Anyway, the lines that grabbed me came from their 2002 album, Yankee Hotel Foxtrot:
…It’s a war on war, it’s a war on war
It’s a war on war, there’s a war on war.
You’re gonna lose, you have to lose
You have to learn how to die… (from “War on War”)
In his Nobel Prize acceptance speech on December 10, 1964, Martin Luther King Jr. addressed the same issue. He famously said “nonviolence is the answer to the crucial political and moral questions of our time – the need for man to overcome oppression and violence without resorting to violence and oppression.”  He went on to claim, I think rightly, that the foundation of such a nonviolent response is love.
In the immediate context of the African-American struggle for Civil Rights in the USA this meant that “The movement does not seek to liberate Negroes at the expense of the humiliation and enslavement of whites…It seeks to liberate American society and to share in the self-liberation of all the people.”  Violence, as a method to achieve this liberation, is ineffective and immoral because it creates a vicious cycle that thrives on hatred rather than love, destroys community and reduces dialogue to monologue, or in other words, “it seeks to annihilate rather than convert.”
I’d like to side-step the contemporary socio-political implications of such a view, although I think they are significant.

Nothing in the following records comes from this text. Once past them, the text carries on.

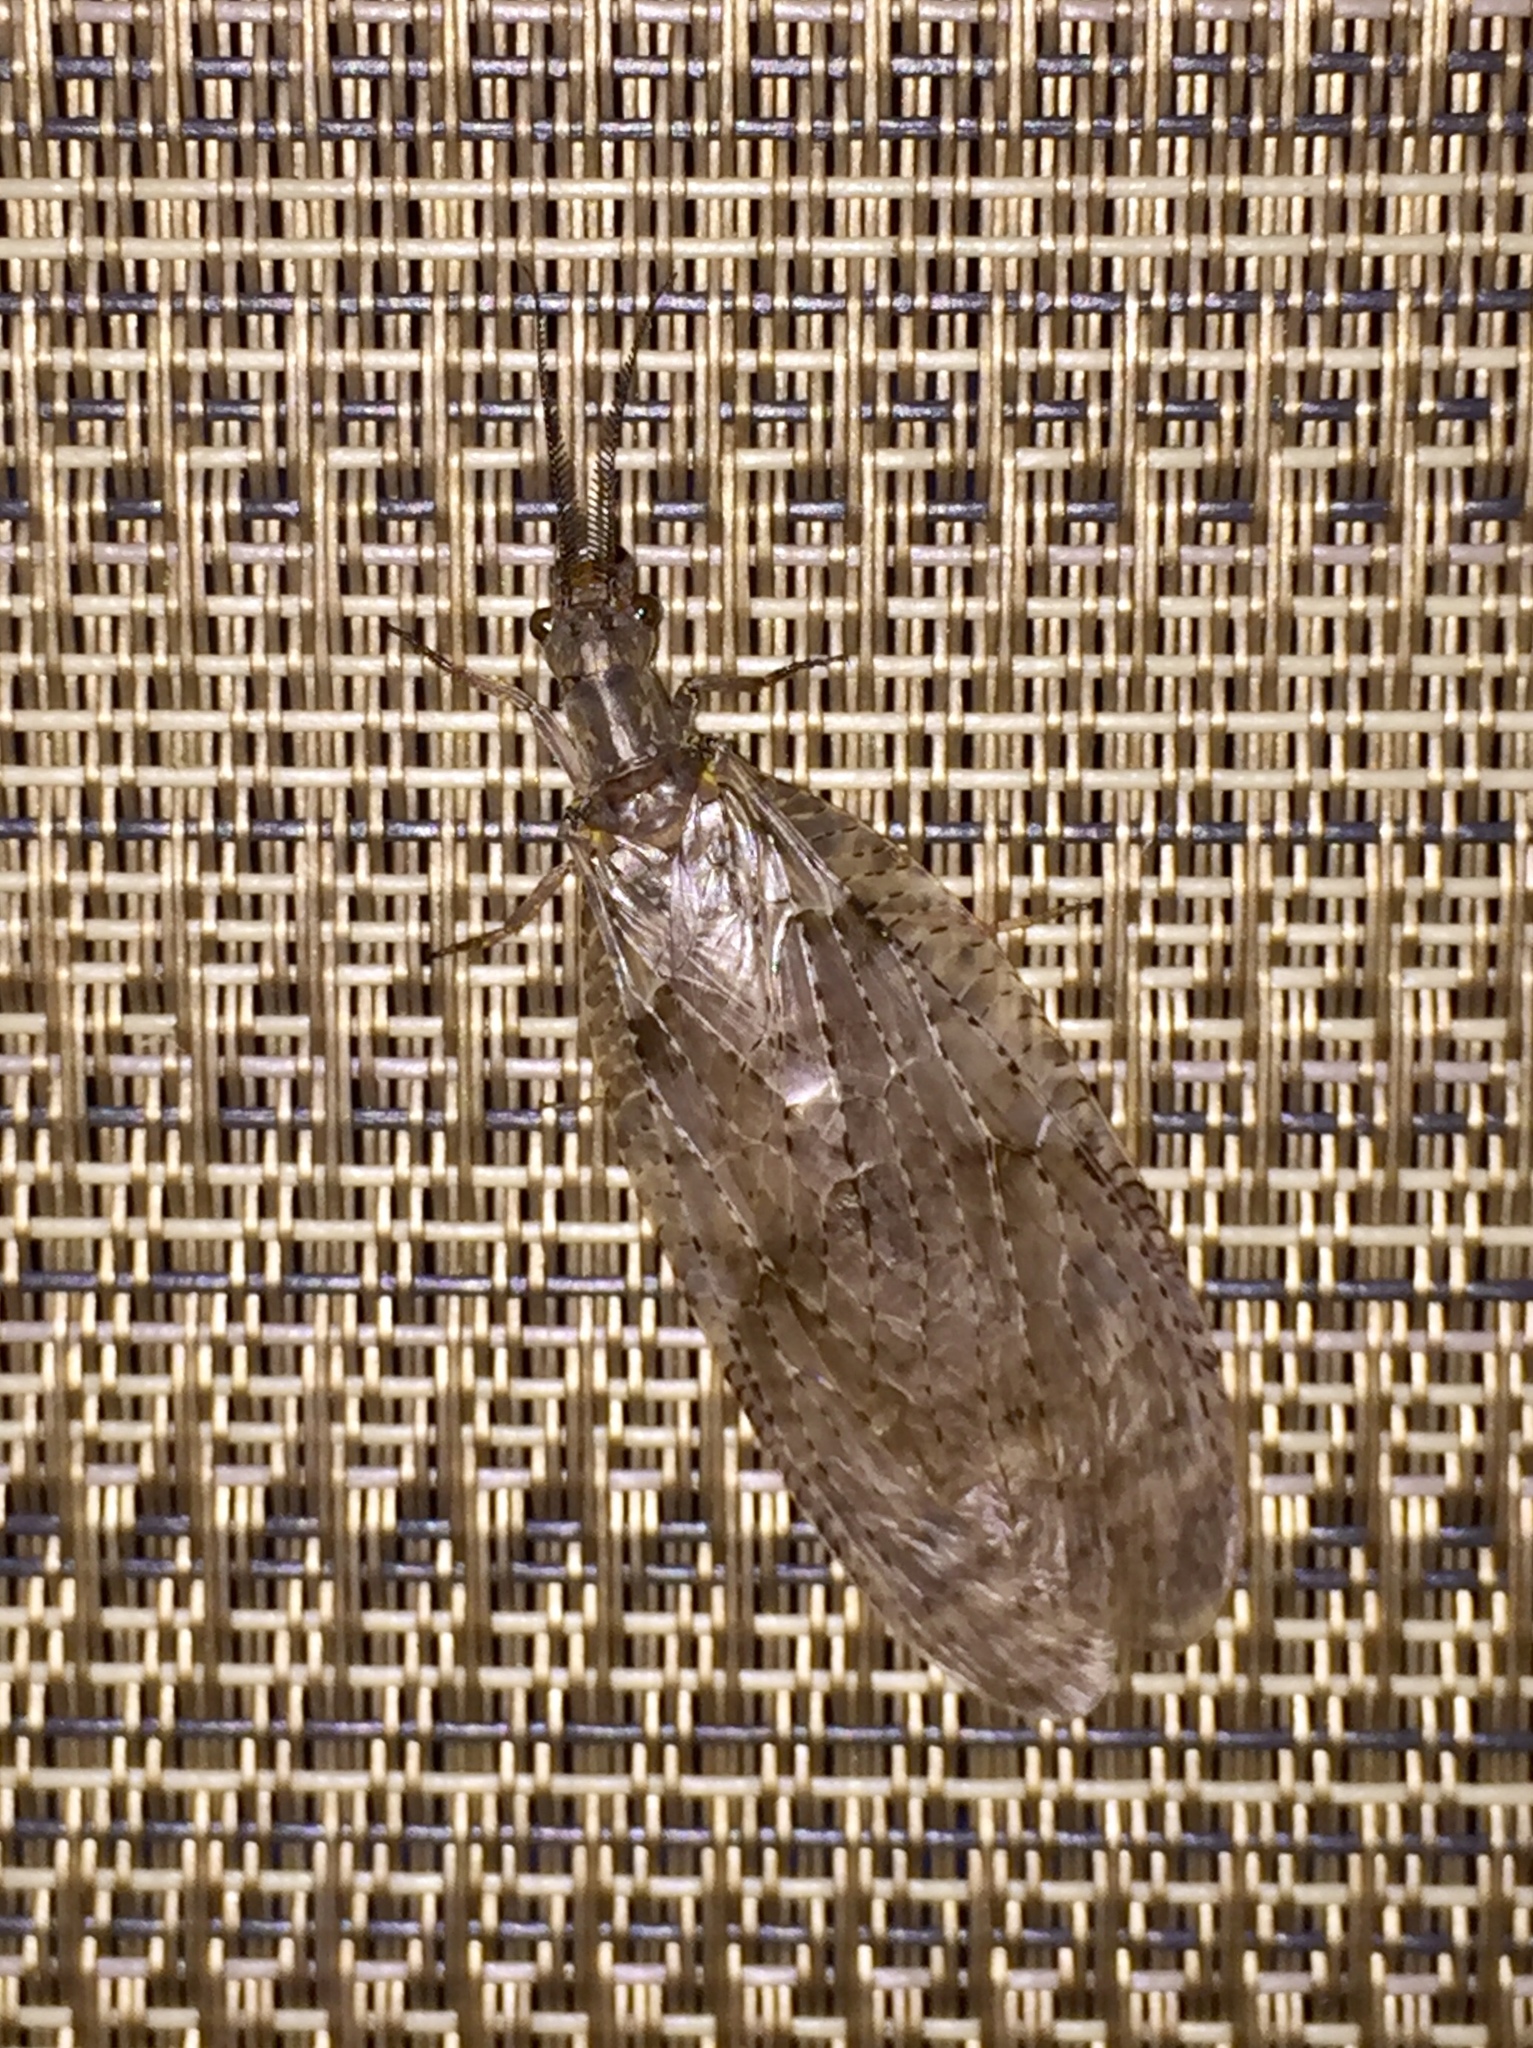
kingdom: Animalia
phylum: Arthropoda
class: Insecta
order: Megaloptera
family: Corydalidae
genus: Chauliodes
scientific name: Chauliodes pectinicornis
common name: Summer fishfly
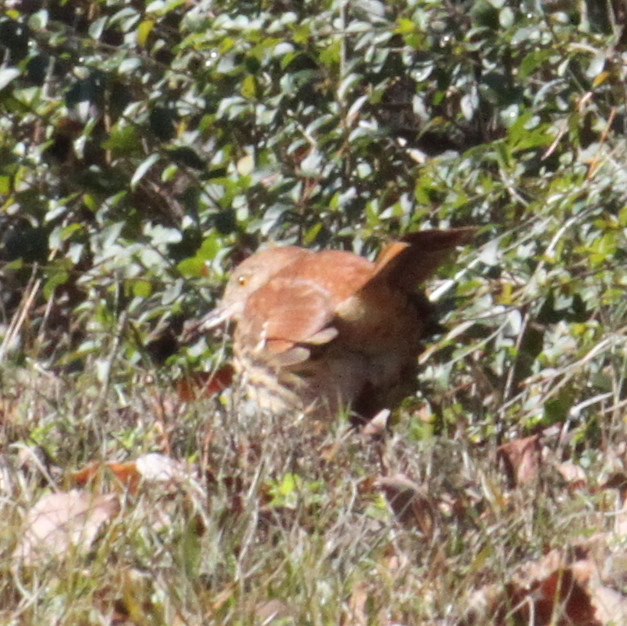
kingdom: Animalia
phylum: Chordata
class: Aves
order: Passeriformes
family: Mimidae
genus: Toxostoma
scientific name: Toxostoma rufum
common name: Brown thrasher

Instead, I’d like to reflect briefly on an early proponent of this non-violent ethic: Jesus. In his famous Sermon on the Mount he says things like “Do not resist an evildoer. But if anyone strikes you on the right cheek, turn the other also; and if anyone wants to sue you and take your coat, give your cloak as well; and if anyone forces you to go one mile, go also the second mile.” This self-giving for the “other,” even those “others” who do not seem deserving, is a radical position but it is this response that has the potential to give life to both parties. Significantly though, Jesus didn’t just preach this, he lived it and, indeed, died it.
Collectively, we humans are indeed a violent and oppressive people. The Bible testifies to the fact that the world and people today are broken…if we needed any evidence for this outside of our own experience. How could God overcome our oppression and violence without resorting to (and propagating) violence and oppression? How could God reconcile the broken world to himself in a way that maintained dialogue and thrived on love?
He had to learn how to die. And that is precisely what he did. In the person of Jesus, God became human and died to free us from such vicious cycles of brokenness. In addition to the metaphysical aspects of sin and redemption, Jesus also serves as our example, the paradigm of how we are to love others so much that we die for them, giving ourselves for others rather than forcing others to give themselves for us.
It is a war on war, at least insofar as war is the culmination of human brokenness. As Wilco said “you have to learn how to die if you wanna, wanna be alive.” I think Jesus agrees.
 The text and recordings of MLK Jr.’s two Nobel Prize speeches can be found at http://nobelprize.org/nobel_prizes/peace/laureates/1964/.
 This quote and the point below are made in MLK Jr.’s Nobel Prize lecture on Dec. 11, 1964.